■ PROBLEM DESCRIPTION: Retype all the records with nothing changed.

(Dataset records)
◆ ◆ ◆ ◆ ◆

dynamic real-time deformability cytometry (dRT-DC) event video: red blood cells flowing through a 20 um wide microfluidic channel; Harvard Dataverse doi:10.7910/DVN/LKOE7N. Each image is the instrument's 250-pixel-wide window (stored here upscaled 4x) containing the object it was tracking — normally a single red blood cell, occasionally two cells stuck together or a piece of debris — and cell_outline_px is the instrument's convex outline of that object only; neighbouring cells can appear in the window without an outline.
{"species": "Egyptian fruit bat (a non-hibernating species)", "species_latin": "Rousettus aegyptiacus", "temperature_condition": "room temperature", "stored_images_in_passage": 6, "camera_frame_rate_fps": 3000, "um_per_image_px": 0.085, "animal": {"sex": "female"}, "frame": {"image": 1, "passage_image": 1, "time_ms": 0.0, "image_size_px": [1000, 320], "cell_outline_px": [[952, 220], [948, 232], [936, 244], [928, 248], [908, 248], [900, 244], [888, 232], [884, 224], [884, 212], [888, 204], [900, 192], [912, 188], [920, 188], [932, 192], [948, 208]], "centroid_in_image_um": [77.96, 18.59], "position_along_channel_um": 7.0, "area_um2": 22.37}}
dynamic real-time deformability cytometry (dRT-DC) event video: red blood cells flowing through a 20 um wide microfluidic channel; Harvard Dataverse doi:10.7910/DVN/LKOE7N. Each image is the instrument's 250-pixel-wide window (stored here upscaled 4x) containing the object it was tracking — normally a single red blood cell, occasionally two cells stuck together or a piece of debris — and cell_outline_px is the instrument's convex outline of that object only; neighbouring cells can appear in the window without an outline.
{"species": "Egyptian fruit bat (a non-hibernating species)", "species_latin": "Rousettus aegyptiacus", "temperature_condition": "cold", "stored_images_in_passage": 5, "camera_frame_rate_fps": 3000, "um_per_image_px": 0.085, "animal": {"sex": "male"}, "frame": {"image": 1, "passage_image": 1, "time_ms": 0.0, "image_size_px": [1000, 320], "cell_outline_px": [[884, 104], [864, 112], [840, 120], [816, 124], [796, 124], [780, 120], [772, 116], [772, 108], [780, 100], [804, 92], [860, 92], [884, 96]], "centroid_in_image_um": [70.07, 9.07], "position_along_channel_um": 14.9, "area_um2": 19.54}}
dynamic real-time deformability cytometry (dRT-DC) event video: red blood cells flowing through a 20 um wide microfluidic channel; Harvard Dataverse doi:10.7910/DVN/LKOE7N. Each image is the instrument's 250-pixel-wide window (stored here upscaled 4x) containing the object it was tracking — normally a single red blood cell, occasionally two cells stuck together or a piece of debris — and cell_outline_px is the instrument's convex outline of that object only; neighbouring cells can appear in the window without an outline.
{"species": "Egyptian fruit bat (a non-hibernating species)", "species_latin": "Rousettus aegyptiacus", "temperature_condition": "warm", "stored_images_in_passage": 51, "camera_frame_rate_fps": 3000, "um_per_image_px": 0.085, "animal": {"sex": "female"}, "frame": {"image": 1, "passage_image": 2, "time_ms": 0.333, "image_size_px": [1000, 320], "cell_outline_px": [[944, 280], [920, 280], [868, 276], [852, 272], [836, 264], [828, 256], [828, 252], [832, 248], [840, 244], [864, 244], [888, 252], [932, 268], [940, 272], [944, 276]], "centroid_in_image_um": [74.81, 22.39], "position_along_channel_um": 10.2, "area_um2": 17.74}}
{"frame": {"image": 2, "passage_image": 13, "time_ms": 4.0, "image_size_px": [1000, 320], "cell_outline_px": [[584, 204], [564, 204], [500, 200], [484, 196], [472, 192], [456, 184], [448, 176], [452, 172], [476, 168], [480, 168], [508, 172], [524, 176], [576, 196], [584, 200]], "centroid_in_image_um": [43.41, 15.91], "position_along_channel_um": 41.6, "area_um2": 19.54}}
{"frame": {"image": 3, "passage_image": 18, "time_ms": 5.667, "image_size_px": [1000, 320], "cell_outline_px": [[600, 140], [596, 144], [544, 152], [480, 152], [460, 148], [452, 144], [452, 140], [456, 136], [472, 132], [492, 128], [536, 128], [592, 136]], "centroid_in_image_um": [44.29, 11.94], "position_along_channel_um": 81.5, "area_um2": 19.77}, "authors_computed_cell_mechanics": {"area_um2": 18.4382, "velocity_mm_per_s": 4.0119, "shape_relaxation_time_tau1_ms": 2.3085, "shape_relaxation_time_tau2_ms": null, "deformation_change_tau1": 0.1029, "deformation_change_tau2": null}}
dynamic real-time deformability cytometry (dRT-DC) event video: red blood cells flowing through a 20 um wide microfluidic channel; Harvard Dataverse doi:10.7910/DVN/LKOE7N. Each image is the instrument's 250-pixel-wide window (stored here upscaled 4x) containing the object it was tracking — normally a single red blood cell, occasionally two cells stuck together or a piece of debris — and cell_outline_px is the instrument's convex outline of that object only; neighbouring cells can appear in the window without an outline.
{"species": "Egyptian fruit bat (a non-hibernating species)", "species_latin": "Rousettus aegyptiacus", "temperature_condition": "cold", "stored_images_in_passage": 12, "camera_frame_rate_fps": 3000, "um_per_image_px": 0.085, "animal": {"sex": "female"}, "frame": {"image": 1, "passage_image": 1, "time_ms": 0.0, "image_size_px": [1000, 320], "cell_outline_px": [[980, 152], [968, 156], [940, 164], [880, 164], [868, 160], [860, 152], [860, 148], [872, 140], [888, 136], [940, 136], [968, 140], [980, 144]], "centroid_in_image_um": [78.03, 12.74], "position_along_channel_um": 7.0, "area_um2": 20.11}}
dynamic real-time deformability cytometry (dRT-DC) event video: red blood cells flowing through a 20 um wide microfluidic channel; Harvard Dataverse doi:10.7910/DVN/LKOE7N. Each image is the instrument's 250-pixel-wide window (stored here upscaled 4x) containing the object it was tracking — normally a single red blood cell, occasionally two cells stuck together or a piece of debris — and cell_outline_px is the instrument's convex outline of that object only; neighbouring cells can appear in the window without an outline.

◆ ◆ ◆ ◆ ◆

■ FINAL RESULT:
dynamic real-time deformability cytometry (dRT-DC) event video: red blood cells flowing through a 20 um wide microfluidic channel; Harvard Dataverse doi:10.7910/DVN/LKOE7N. Each image is the instrument's 250-pixel-wide window (stored here upscaled 4x) containing the object it was tracking — normally a single red blood cell, occasionally two cells stuck together or a piece of debris — and cell_outline_px is the instrument's convex outline of that object only; neighbouring cells can appear in the window without an outline.
{"species": "Egyptian fruit bat (a non-hibernating species)", "species_latin": "Rousettus aegyptiacus", "temperature_condition": "room temperature", "stored_images_in_passage": 6, "camera_frame_rate_fps": 3000, "um_per_image_px": 0.085, "animal": {"sex": "female"}, "frame": {"image": 1, "passage_image": 1, "time_ms": 0.0, "image_size_px": [1000, 320], "cell_outline_px": [[952, 220], [948, 232], [936, 244], [928, 248], [908, 248], [900, 244], [888, 232], [884, 224], [884, 212], [888, 204], [900, 192], [912, 188], [920, 188], [932, 192], [948, 208]], "centroid_in_image_um": [77.96, 18.59], "position_along_channel_um": 7.0, "area_um2": 22.37}}
dynamic real-time deformability cytometry (dRT-DC) event video: red blood cells flowing through a 20 um wide microfluidic channel; Harvard Dataverse doi:10.7910/DVN/LKOE7N. Each image is the instrument's 250-pixel-wide window (stored here upscaled 4x) containing the object it was tracking — normally a single red blood cell, occasionally two cells stuck together or a piece of debris — and cell_outline_px is the instrument's convex outline of that object only; neighbouring cells can appear in the window without an outline.
{"species": "Egyptian fruit bat (a non-hibernating species)", "species_latin": "Rousettus aegyptiacus", "temperature_condition": "cold", "stored_images_in_passage": 5, "camera_frame_rate_fps": 3000, "um_per_image_px": 0.085, "animal": {"sex": "male"}, "frame": {"image": 1, "passage_image": 1, "time_ms": 0.0, "image_size_px": [1000, 320], "cell_outline_px": [[884, 104], [864, 112], [840, 120], [816, 124], [796, 124], [780, 120], [772, 116], [772, 108], [780, 100], [804, 92], [860, 92], [884, 96]], "centroid_in_image_um": [70.07, 9.07], "position_along_channel_um": 14.9, "area_um2": 19.54}}
dynamic real-time deformability cytometry (dRT-DC) event video: red blood cells flowing through a 20 um wide microfluidic channel; Harvard Dataverse doi:10.7910/DVN/LKOE7N. Each image is the instrument's 250-pixel-wide window (stored here upscaled 4x) containing the object it was tracking — normally a single red blood cell, occasionally two cells stuck together or a piece of debris — and cell_outline_px is the instrument's convex outline of that object only; neighbouring cells can appear in the window without an outline.
{"species": "Egyptian fruit bat (a non-hibernating species)", "species_latin": "Rousettus aegyptiacus", "temperature_condition": "warm", "stored_images_in_passage": 51, "camera_frame_rate_fps": 3000, "um_per_image_px": 0.085, "animal": {"sex": "female"}, "frame": {"image": 1, "passage_image": 2, "time_ms": 0.333, "image_size_px": [1000, 320], "cell_outline_px": [[944, 280], [920, 280], [868, 276], [852, 272], [836, 264], [828, 256], [828, 252], [832, 248], [840, 244], [864, 244], [888, 252], [932, 268], [940, 272], [944, 276]], "centroid_in_image_um": [74.81, 22.39], "position_along_channel_um": 10.2, "area_um2": 17.74}}
{"frame": {"image": 2, "passage_image": 13, "time_ms": 4.0, "image_size_px": [1000, 320], "cell_outline_px": [[584, 204], [564, 204], [500, 200], [484, 196], [472, 192], [456, 184], [448, 176], [452, 172], [476, 168], [480, 168], [508, 172], [524, 176], [576, 196], [584, 200]], "centroid_in_image_um": [43.41, 15.91], "position_along_channel_um": 41.6, "area_um2": 19.54}}
{"frame": {"image": 3, "passage_image": 18, "time_ms": 5.667, "image_size_px": [1000, 320], "cell_outline_px": [[600, 140], [596, 144], [544, 152], [480, 152], [460, 148], [452, 144], [452, 140], [456, 136], [472, 132], [492, 128], [536, 128], [592, 136]], "centroid_in_image_um": [44.29, 11.94], "position_along_channel_um": 81.5, "area_um2": 19.77}, "authors_computed_cell_mechanics": {"area_um2": 18.4382, "velocity_mm_per_s": 4.0119, "shape_relaxation_time_tau1_ms": 2.3085, "shape_relaxation_time_tau2_ms": null, "deformation_change_tau1": 0.1029, "deformation_change_tau2": null}}
dynamic real-time deformability cytometry (dRT-DC) event video: red blood cells flowing through a 20 um wide microfluidic channel; Harvard Dataverse doi:10.7910/DVN/LKOE7N. Each image is the instrument's 250-pixel-wide window (stored here upscaled 4x) containing the object it was tracking — normally a single red blood cell, occasionally two cells stuck together or a piece of debris — and cell_outline_px is the instrument's convex outline of that object only; neighbouring cells can appear in the window without an outline.
{"species": "Egyptian fruit bat (a non-hibernating species)", "species_latin": "Rousettus aegyptiacus", "temperature_condition": "cold", "stored_images_in_passage": 12, "camera_frame_rate_fps": 3000, "um_per_image_px": 0.085, "animal": {"sex": "female"}, "frame": {"image": 1, "passage_image": 1, "time_ms": 0.0, "image_size_px": [1000, 320], "cell_outline_px": [[980, 152], [968, 156], [940, 164], [880, 164], [868, 160], [860, 152], [860, 148], [872, 140], [888, 136], [940, 136], [968, 140], [980, 144]], "centroid_in_image_um": [78.03, 12.74], "position_along_channel_um": 7.0, "area_um2": 20.11}}
dynamic real-time deformability cytometry (dRT-DC) event video: red blood cells flowing through a 20 um wide microfluidic channel; Harvard Dataverse doi:10.7910/DVN/LKOE7N. Each image is the instrument's 250-pixel-wide window (stored here upscaled 4x) containing the object it was tracking — normally a single red blood cell, occasionally two cells stuck together or a piece of debris — and cell_outline_px is the instrument's convex outline of that object only; neighbouring cells can appear in the window without an outline.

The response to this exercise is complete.